Saved from the scrap heap
After falling off its jackstands, a J/105 gets repaired and retrofitted by a new owner
During a fierce winter storm that plowed across New England in March 2018, the J/105 Eclipse tumbled off its jackstands at the Jubilee Yacht Club in Beverly, Massachusetts. Not unlike Humpty Dumpty’s shell, some of the
boat’s bulkheads cracked upon impact. The boat was hauled to Brewer Yacht Yards and Marinas in Rhode Island where the boat’s owner met with insurance company representatives and declared it officially totaled. At least it seemed that way to just about everybody except Ric Dexter, a devout J/105 sailor fighting a battle against pancreatic cancer and looking for a project to keep his mind off doctors and hospitals.

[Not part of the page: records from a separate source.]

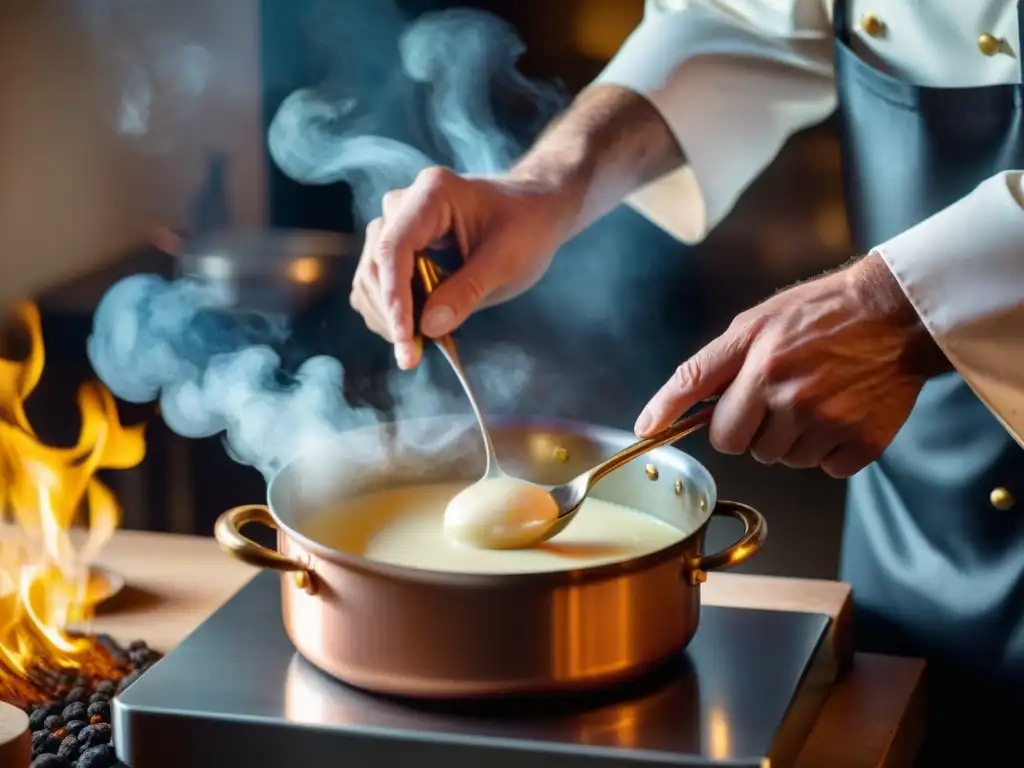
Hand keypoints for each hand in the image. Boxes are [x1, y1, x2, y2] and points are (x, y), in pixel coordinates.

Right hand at [350, 167, 576, 368]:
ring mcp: (395, 221)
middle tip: (412, 355)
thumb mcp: (506, 263)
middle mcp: (403, 203)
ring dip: (386, 315)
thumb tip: (428, 328)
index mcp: (431, 194)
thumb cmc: (525, 229)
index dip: (395, 300)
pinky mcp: (395, 241)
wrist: (530, 211)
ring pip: (370, 275)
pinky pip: (376, 279)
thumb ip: (467, 292)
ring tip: (415, 345)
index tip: (405, 341)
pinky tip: (411, 330)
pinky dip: (389, 308)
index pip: (394, 249)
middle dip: (390, 314)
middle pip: (375, 264)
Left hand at [634, 254, 948, 477]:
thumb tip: (648, 422)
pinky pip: (828, 467)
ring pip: (788, 460)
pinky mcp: (864, 443)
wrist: (896, 312)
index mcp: (762, 370)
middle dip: (756, 428)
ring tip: (816, 396)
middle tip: (780, 394)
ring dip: (794, 438)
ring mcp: (832, 425)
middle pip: (750, 450)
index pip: (720, 433)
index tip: (688, 424)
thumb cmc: (818, 314)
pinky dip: (832, 449)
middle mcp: (794, 401)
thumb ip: (700, 374)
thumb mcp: (751, 326)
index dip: (716, 423)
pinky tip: (842, 412)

Dexter had received word about the boat from his longtime friend Andrew Flaherty, the so-called gelcoat wizard and owner of Marblehead Composites, a regional boat repair business. According to Flaherty, the damaged J/105 might be worth a look. Eclipse was built in 2000 and had spent its first six years as a freshwater boat in an Oklahoma lake. It held promise. Retired from his lengthy career at General Electric’s aircraft engine division in Lynn, Massachusetts, Dexter was eager to put his engineering skills to new use.
“I knew just about everything there is to know about a J/105,” he said. “It’s a great boat. It’s also a very simple boat.”
To describe Dexter as a man of great patience and determination would be an understatement. But that’s getting ahead of the story. Dexter had spent the previous 15 sailing seasons doing all the maintenance as well as skippering the J/105 Circe’s Cup, which was moored in nearby Marblehead Harbor. When Circe’s Cup was put up for sale, he found himself without a boat to sail for the first time in his life.
“I’m 65, and I started sailing relatively late, but I love it and I enjoy every minute that I’m out on the water,” said Dexter, an avid racer who also serves as official measurer for Marblehead J/105 Fleet 2. “Back in the early 1990s, I hired a guy at GE who belonged to the Jubilee Yacht Club and owned a Pearson 33. It was a nice boat and he taught me to sail.”
Moisture meter in hand, Dexter brokered a deal for Eclipse and had the boat hauled from Rhode Island to Flaherty’s shop back in Massachusetts. Squeezing the boat inside the warehouse was tricky, but Ronnie Wiswell, the ace boat hauler from Marblehead Trading Co., made backing in the 35-foot hull with its 11-foot beam look like child’s play.
“Andrew has a heated warehouse, so that’s where we put the boat. It was the last one to fit inside. We had to retract the bowsprit just to close the barn door,” he said, proudly noting the J/105 is the first boat ever designed with a retractable bowsprit. “Being the last one in meant I’d have to be the first one out in the spring.”
The clock began ticking. It was the end of October. Dexter figured he had seven months to complete the extensive repairs before the other owners started clamoring to get their boats out of the warehouse and into the ocean.
“The pressure was on,” he said, having presumed a May 8 deadline. “I started stripping the boat of every last piece of hardware, every fitting. I took out the damaged bulkheads, the settee, the headliner, the entire interior, all the wiring, the head, the electronics. It all came out and then I went to work.”
Looking back on the project, Dexter estimated he invested 750 hours in the repairs. Of those hours, 25% were spent on actual repairs and 75% addressing damage caused by a lack of maintenance.
“The boat had a lot of water damage from years of neglect,” he said. Balsa-cored hull and decks such as the J/105’s need to be repaired if there is water intrusion.
“I knew I had to start by rebuilding the bulkhead near the middle of the boat. That one cracked when it bounced.”
Luckily the fall did not damage the mast or boom.